Tuesday, March 23, 2010

Jewish Origins of Gnosticism

I am becoming increasingly convinced that Gnosticism had a Jewish origin. After the Jewish revolts against Rome in 66-70 and 132-35 AD, Judaism went in one of two directions. Rabbinic Judaism that tried to compensate for the absence of the temple and expulsion from the land through a very manufactured micro-piety built on Torah and Halakah, and those that effectively tried to make Judaism palatable to the middle platonic zeitgeist by turning Judaism effectively into a pagan religion, i.e., Gnosticism.

I think support for this view, at least partly, is found in Philo. In Opificio, Philo attributes the creation of the cosmos to God, but the creation of human beings is outsourced to other heavenly beings so as to make God one step removed from the sin of human subjects (the mediating entities are "gods" and "reason" in Opif. 25, 27). This is a move clearly towards the demiurgal creationism whereby, for the sake of theodicy, God is removed from the creation and evils of humanity. In addition, the Gospel of Thomas is not a Gnostic document per se since it lacks demiurgal creationism, but it is certainly conducive to Gnostic beliefs and very probably found a home in Gnostic circles (hence its inclusion in the Nag Hammadi Codices). But despite all its rhetoric against the followers of Jesus (e.g., Matthew, Peter, etc.), Gos. Thom. 12 still holds James in relatively high regard. So I wonder if Gnosticism filtered into Christianity via second century Jewish Christianity.


Ben White said...

Michael - Two questions for you.

1) Philo predates both of the Jewish wars. Do you see a necessary connection between these wars and middle-platonizing Judaism?

2) Is it possible to read John 1:3, Colossians 1:15-16; and 1 Cor 8.6 in this same light? The Son as intermediary between the Father and his creation? If so, is this "turning Christianity effectively into a pagan religion"?

Would love your thoughts on these.

Rico said...

I can't remember sources at present (probably some recent Pastoral Epistles commentaries -- Towner? Witherington? Marshall?) but I'm sure I've read that what some chalk up to gnosticism in the Pastorals and later Paulines can also be read as influence from Judaism/Judaizers. Might be a good trail to follow. This is typically used to try to date the Pastorals earlier (removing a gnostic influence/context) makes this possible, so more likely to find in those towing the Pauline authorship line.

Anders Branderud said...

Quote: “So I wonder if Gnosticism filtered into Christianity via second century Jewish Christianity.”

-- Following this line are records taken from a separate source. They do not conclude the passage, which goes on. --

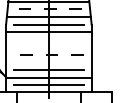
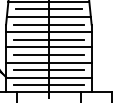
line at (48, 9): dashed -> solid
line at (48, 39): none -> present
line at (48, 47): none -> present
line at (48, 55): dashed -> solid
line at (48, 62): none -> present
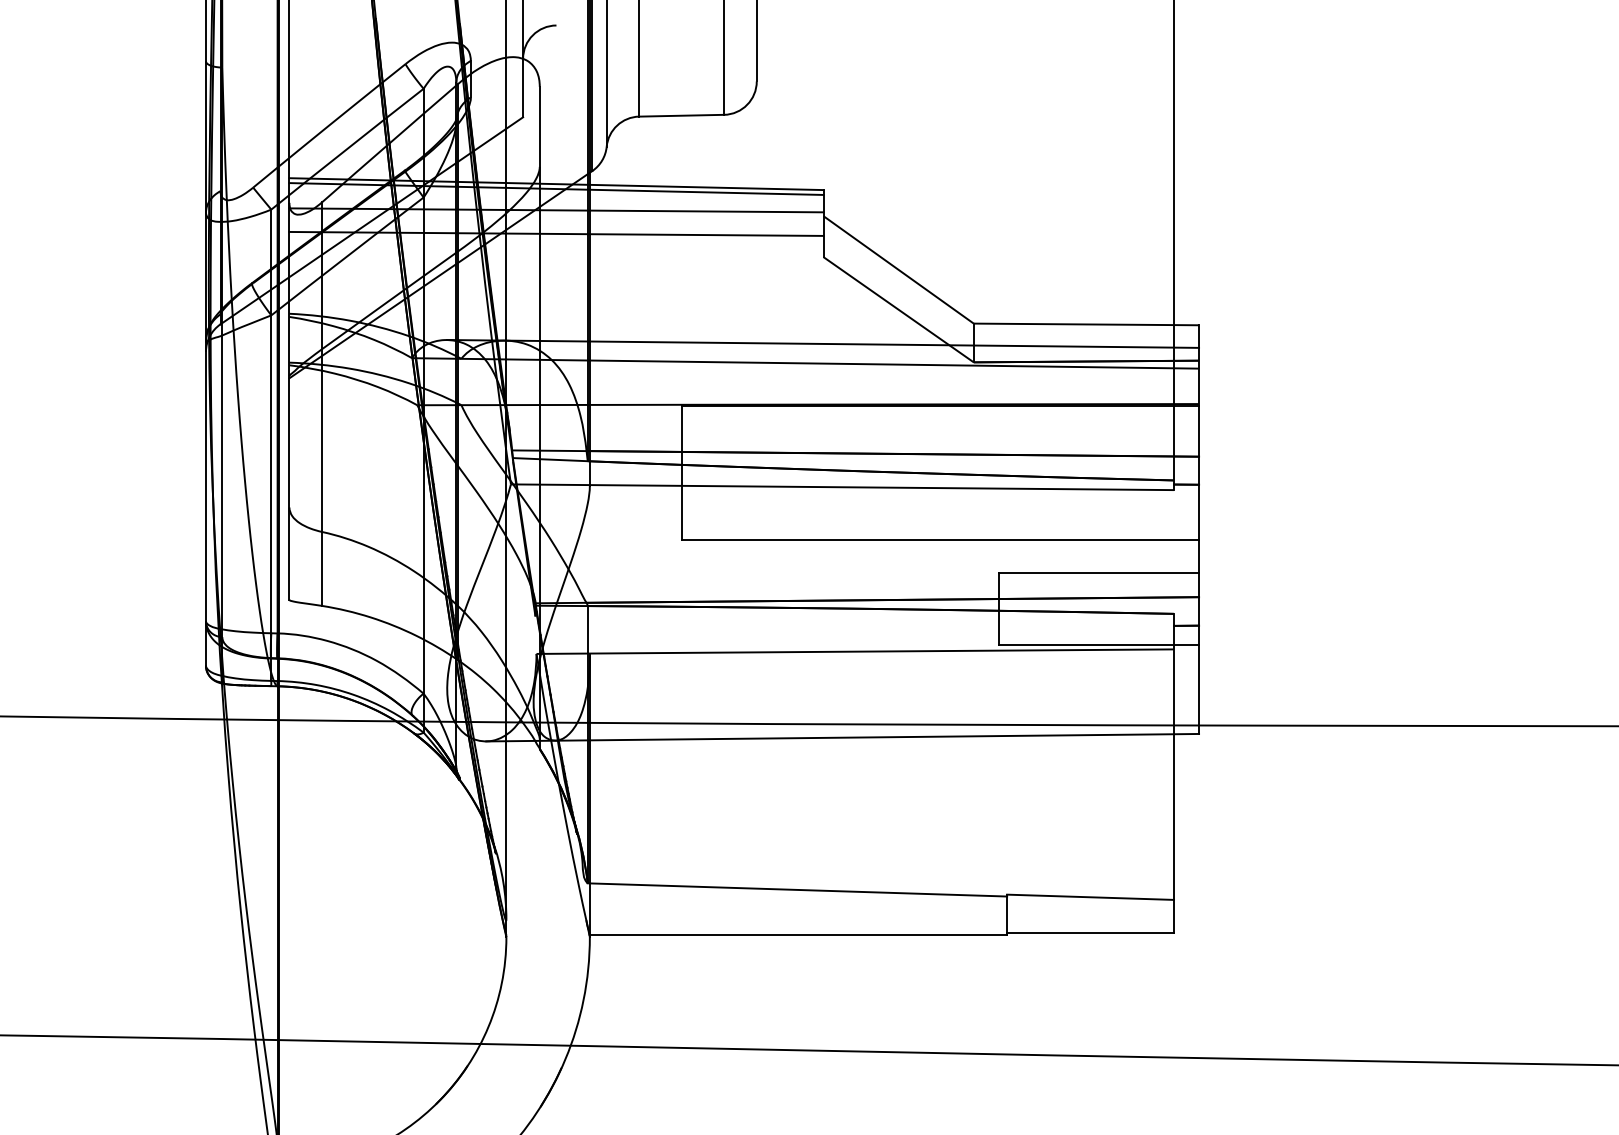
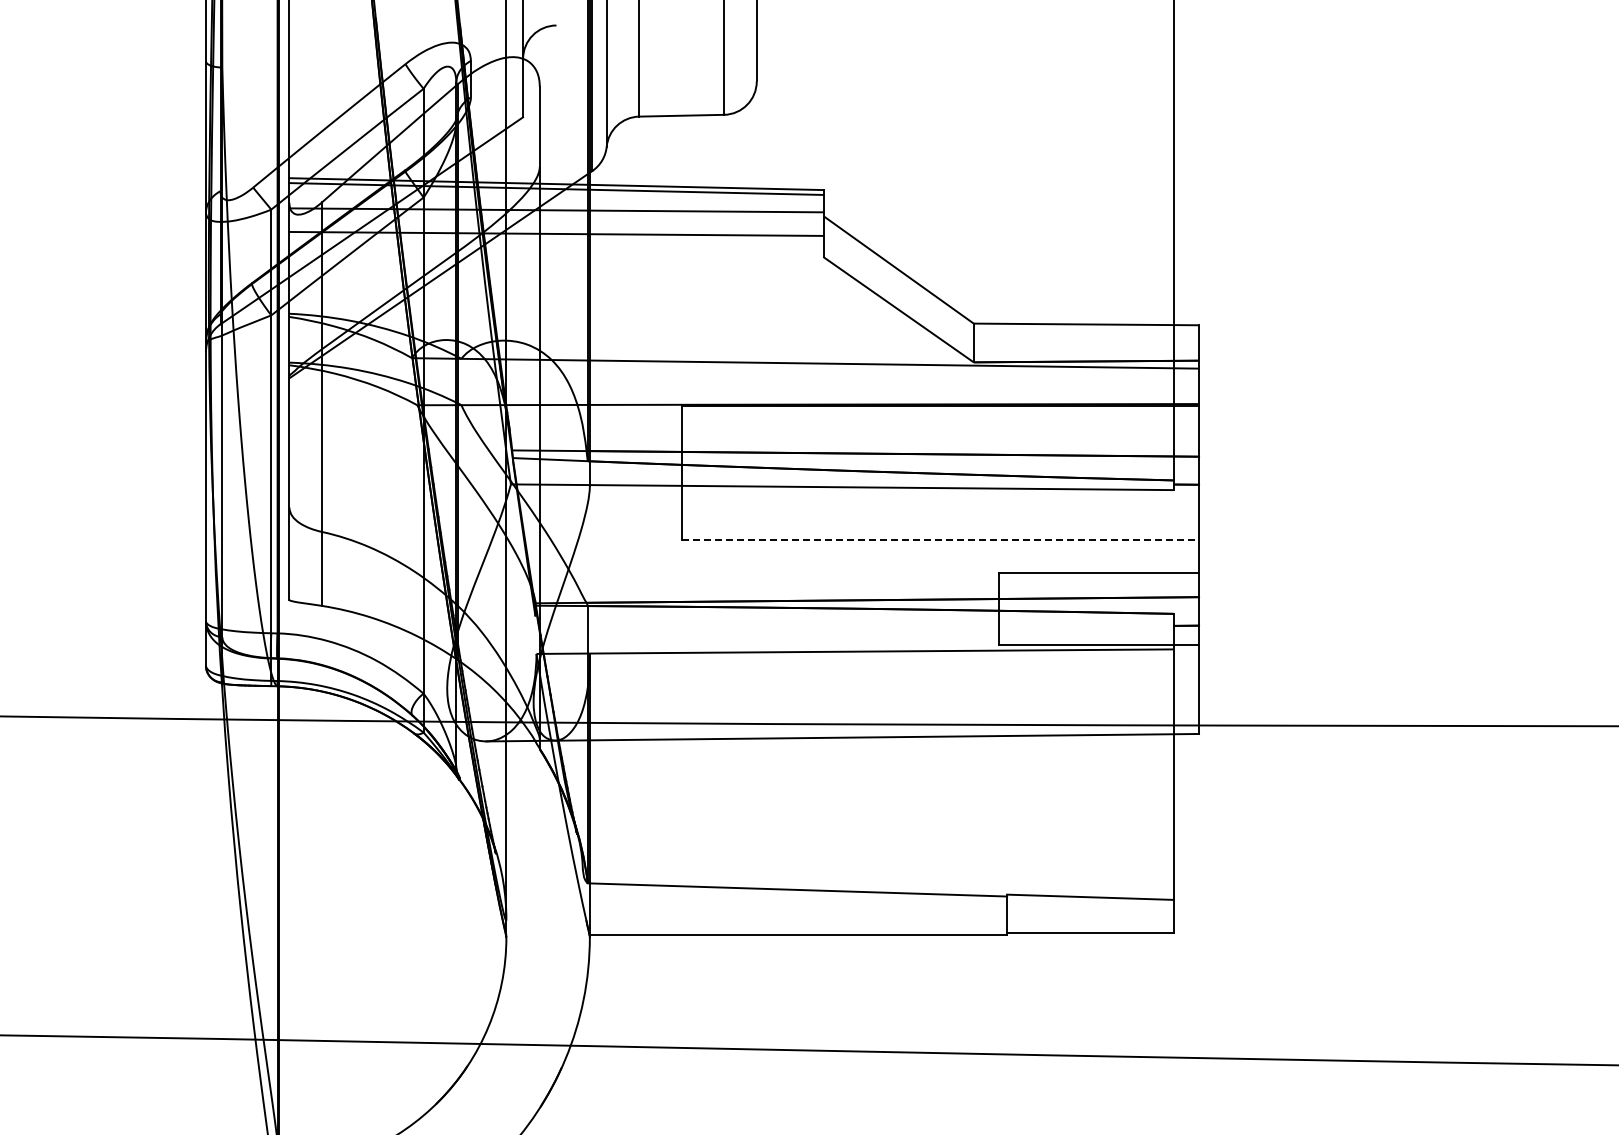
line at (823, 343): present -> none
line at (940, 539): solid -> dashed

(le-havdil), A analysis (found here: www.netzarim.co.il (that is the only legitimate Netzarim)) of all extant source documents and archaeology using a rational and logical methodology proves that the historical Ribi Yehosuha ha-Mashiakh (the Messiah) from Nazareth and his talmidim (apprentice-students), called the Netzarim, taught and lived Torah all of their lives; and that Netzarim and Christianity were always antithetical.

Judaism and Christianity have always been two antithetical religions, and thus the term “Jewish Christianity” is an oxymoron
The mitzwot (directives or military-style orders) in Torah (claimed in Tan’’kh (the Jewish Bible) to be the instructions of the Creator), the core of the Judaism, are an indivisible whole. Rejecting any one constitutes rejecting of the whole… and the Church rejected many mitzwot, for example rejecting to observe the Shabat on the seventh day in the Jewish week. Examples are endless. Devarim (“Deuteronomy”) 13.1-6 explicitly precludes the Christian “NT”. Devarim 13:1-6 forbids the addition of mitzwot and subtraction of mitzwot from Torah.

Ribi Yehoshuas talmidim Netzarim still observes Torah non-selectively to their utmost today and the research in the above website implies that becoming one of Ribi Yehoshuas Netzarim-followers is the only way to follow him.

jeff miller said...

I would be interested in what you might think of Michael Williams' "Rethinking Gnosticism: An Argument for Dismantling a Dubious Category"

I still find Adolf Harnack's idea helpful...that what we call "Gnosticism" was the acute Hellenization of Christianity; whereas what we call "Catholicism" was the chronic Hellenization of Christianity. Not that his was the best definition of "Christianity".

TonyTheProf said...

In "Jesus and the Gospel of Judas", N.T. Wright comes to very similar conclusions about its origins.

jk kiser said...

I think you could look at John's gospel as having an anti-gnostic polemic. I think gnosticism roots go back as far as Plato. The use of the demiurge took on anti-Jewish tones i.e. Israel/Torah/the G-d of Abraham, the
Creator G-d of the Jewish people/ the 'Law" all came to be seen as inferior to what eventually developed theologically in Gentile/Hellenistic 'Christian' circles.
I think the Gospel of John can be read in such a way as to tie together the history and identity of the G-d of Israel with the life of Jesus "In the beginning was the Word and the Word was with G-d and the Word was G-d." The G-d of Israel is NOT relegated to any secondary or inferior status.